Teraz, aby wyrazić to jaśniej, jestem przekonany, że wszyscy mają w głowie różowe słonie. Ponieważ wszyscy mają obawy (a przynajmniej 99,99% populacji ma). Krewny ma dużego różowego słonia, a twoje, twoje dzieci i moje mogą być trochę cichsze.

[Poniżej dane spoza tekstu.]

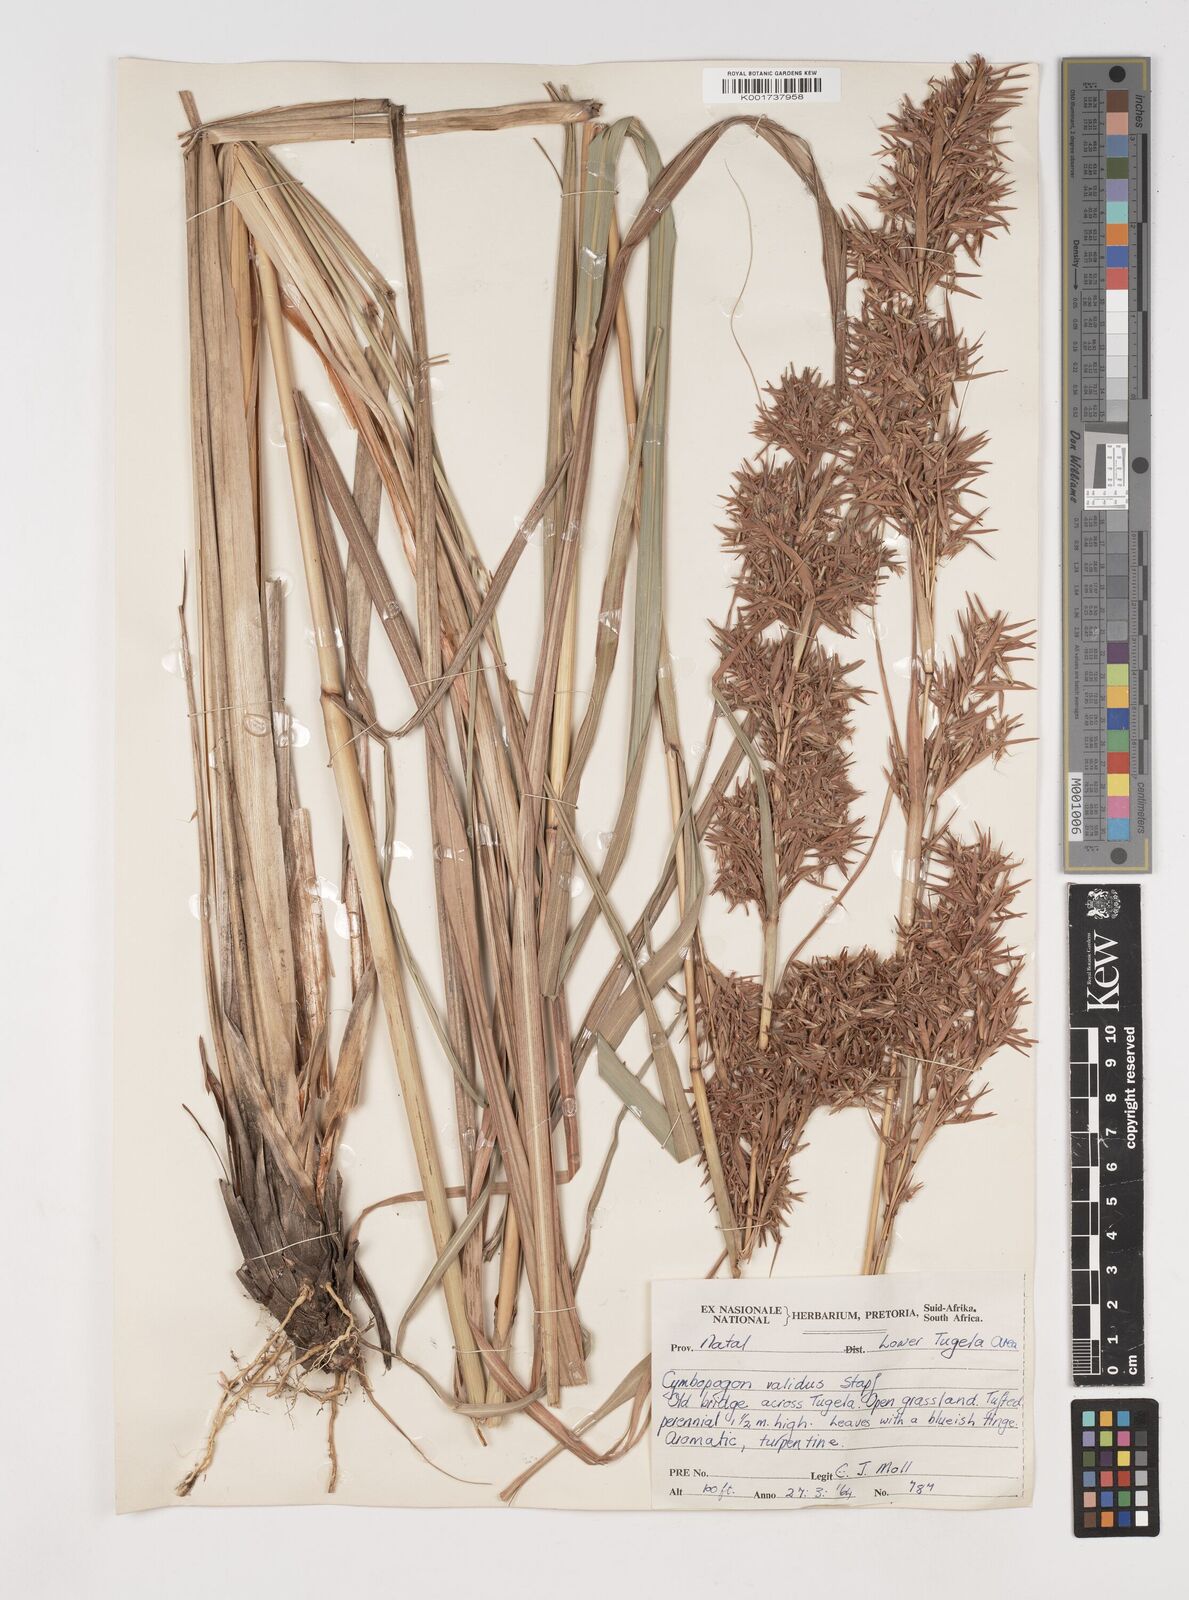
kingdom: Plantae
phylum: Tracheophyta
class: Liliopsida
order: Poales
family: Poaceae
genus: Cymbopogon
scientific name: Cymbopogon nardus
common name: Giant turpentine grass
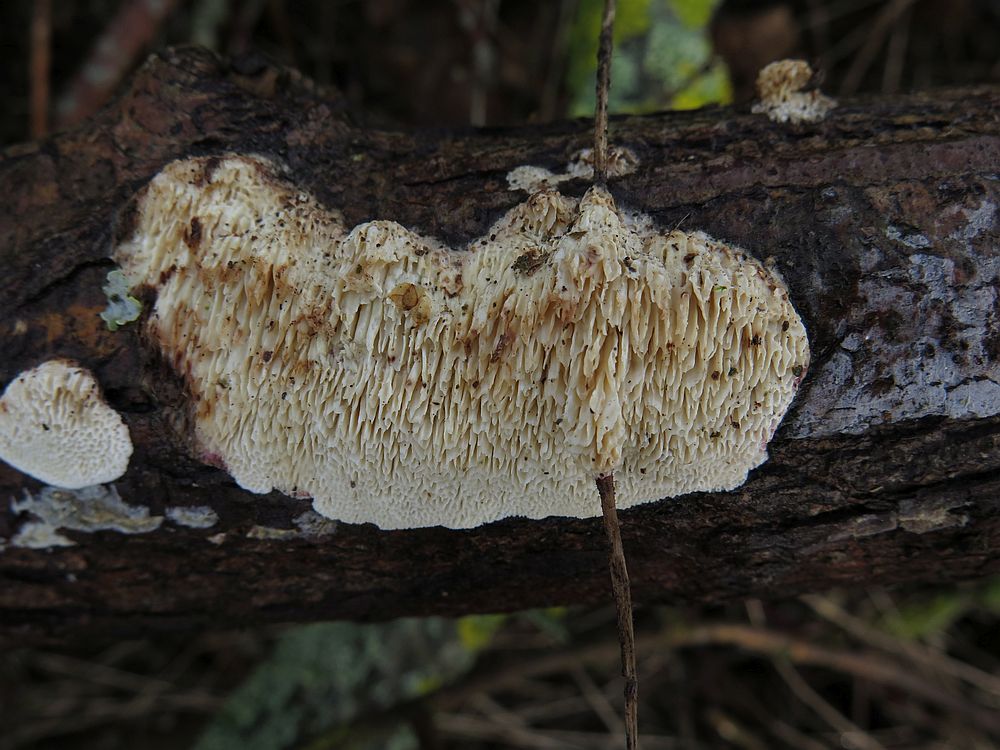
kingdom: Fungi
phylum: Basidiomycota
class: Agaricomycetes
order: Hymenochaetales
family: Schizoporaceae
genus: Schizopora
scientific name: Schizopora paradoxa
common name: hvid tandsvamp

Myślę, że działając wyłącznie w stosunku do Względnego, co jest normalnym zachowaniem (w danym momencie jest to ważne), jest jasnym przesłaniem dla waszych dzieci, gdy są świadkami sytuacji. Będą również czuć, że masz silny umysł i wolę. Będziesz ich przykładem, mogą ci zaufać. Wiesz, co jest słuszne i odważysz się na to postąpić. Nie obciążasz swoich dzieci wszystkimi problemami na świecie, ale uczysz je koncentrować się (a tym samym doświadczać) wszystkich wspaniałych rzeczy, które ma do zaoferowania życie. Więc odważą się zrobić to samo. w międzyczasie wykazaliście się również empatią, którą wasze dzieci okażą także innym, działającym na ich różowe słonie.

Mike de Klerk
źródło
1
Cóż, prawdopodobnie nie jest to „tak bezpieczne” z emocjonalnego punktu widzenia. Kichnij: w domu poprosiłbym dziecko, aby dmuchało nos i umyło ręce, ale krewny bardzo się martwi i nalega na natychmiastową wizytę w oddziale ratunkowym (dla kichliwego dziecka, nie dla siebie). Są tym przestraszeni i zdezorientowani. Zachęcam do dzielenia się pozytywnymi historiami przez dalszą rodzinę, ale potrzebuję też sposobu na wyjaśnienie jej irracjonalnej strony, ponieważ to zauważają . Jej problemy są jej częścią, a kiedy przeszkadzają w innych interakcjach, moim celem jest ograniczenie ekspozycji dzieci i sympatyczne wyjaśnienie problemu.
Acire
Względne obawy o kichanie, teraz martwisz się, że twoje dzieci kichają. Czy sprawisz, że twoje dzieci będą się tym martwić, mówiąc o OCD? Wtedy wszyscy jesteście uwikłani w dramat Krewny. Spróbuj się od niego uwolnić. Tego właśnie chce krewny, ale staje się coraz trudniejszy, jeśli uwikłacie się w dramat.
Mike de Klerk
Nie jestem pewien, czy rozumiem twoje podejście. Zdarza się kichnięcie, a krewny nalega na wizytę u lekarza, ponieważ dziecko może mieć zapalenie płuc lub grypę. W jaki sposób uniknięcie wyjaśnienia, że ​​ta obawa jest bezpodstawna, pomaga dzieciom uporządkować mieszane przesłanie (mówię, że kichnięcia są normalne, implikuje, że zwiastują zagładę)? Ponadto, Relative nie chce tworzyć dramatu, to tylko efekt uboczny. Nie może nic poradzić na to, co czuje lub mówi (a bezpośrednie zajęcie się jej irracjonalnością nie jest ani moim miejscem, ani koniecznie możliwym).
Acire
Zobacz aktualizację w odpowiedzi.
Mike de Klerk
Rozumiem lepiej, skąd pochodzisz, ale nadal nie zgadzam się z tą metodą. Takie podejście dosłownie nigdy nie działało dla nas; odmowa przedyskutowania różowego słonia zwiększa pobudzenie krewnego ( dlaczego nikt nie martwi się o różowego słonia! ) i wciąż nie wysyła dzieciom jasnego komunikatu ( dlaczego mama ignoruje krewnego? a co z tym różowym słoniem? ). Chociaż jestem dobrze wyćwiczony w radzeniu sobie z różnymi „różowymi słoniami” (na przykład nie pobłażam jej i natychmiast zabieram Sneezy'ego na oddział ratunkowy), odmawianie pełnego wyjaśnienia Sneezy nie wydaje się właściwe.